Member of the Chamber of Deputies
- In office 15 May 1912 – 15 May 1915
- Constituency: Tarapacá and Pisagua
- In office 15 May 1897 – 15 May 1900
- Constituency: Copiapó, Chañaral, Vallenar and Freirina

Personal details
- Born: 30 November 1866 Copiapó, Chile
- Died: Unknown
- Party: Radical Party
- Spouse: Laura Alicia Espiga Martínez
- Profession: Lawyer and journalist

= Santiago Toro =

Chilean politician (1866–?)

Santiago Toro Lorca (30 November 1866 – ?) was a Chilean politician, lawyer and journalist who served as a member of the Chamber of Deputies of Chile.

A member of the Radical Party, he first represented Copiapó, Chañaral, Vallenar and Freirina from 1897 to 1900. During this term, he served as a substitute member of the Permanent Commission of War and Navy and as a member of the Permanent Commission of Education and Charity. He later represented Tarapacá and Pisagua from 1912 to 1915, serving on the Permanent Commission of Social Legislation.

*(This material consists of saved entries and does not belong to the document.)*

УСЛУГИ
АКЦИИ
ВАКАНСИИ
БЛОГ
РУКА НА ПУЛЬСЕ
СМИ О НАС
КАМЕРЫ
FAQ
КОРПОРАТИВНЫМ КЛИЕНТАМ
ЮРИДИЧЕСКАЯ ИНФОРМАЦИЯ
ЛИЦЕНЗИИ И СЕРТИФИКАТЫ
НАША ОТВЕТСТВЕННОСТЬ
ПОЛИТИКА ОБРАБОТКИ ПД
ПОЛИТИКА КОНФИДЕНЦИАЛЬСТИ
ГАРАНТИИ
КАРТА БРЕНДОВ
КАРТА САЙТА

Toro was born in Copiapó on 30 November 1866, the son of Santiago Toro Besoaín, an industrialist and miner in Atacama, and Dolores Lorca Blanco. He studied at the Liceo de Copiapó and later obtained a bachelor's degree from the Faculty of Philosophy and Humanities in Santiago. He qualified as a lawyer at the end of 1897.

He participated in the political movement of 1890 as secretary of the Club de la Juventud Independiente and as a contributor to the opposition newspaper La Barra. During the Chilean Civil War of 1891, he joined the constitutionalist forces and served in the Tarapacá Battalion, taking part in the Battle of Concón, where he was seriously wounded. The government of President Jorge Montt subsequently granted him the rank of army captain.

In June 1892, Toro was appointed secretary of the Intendancy of Atacama and later became acting intendant. In 1894 he was appointed Intendant of Atacama, a position he held until September 1896.

In 1904, he settled in Iquique, where he practiced law. During his years in the city, he reorganized and unified the local Radical Party and served as president of its assembly until 1912. His parliamentary work during his second term focused especially on social legislation and the protection of workers, older people, women and children.

After leaving political life, he devoted himself to legal practice and journalism.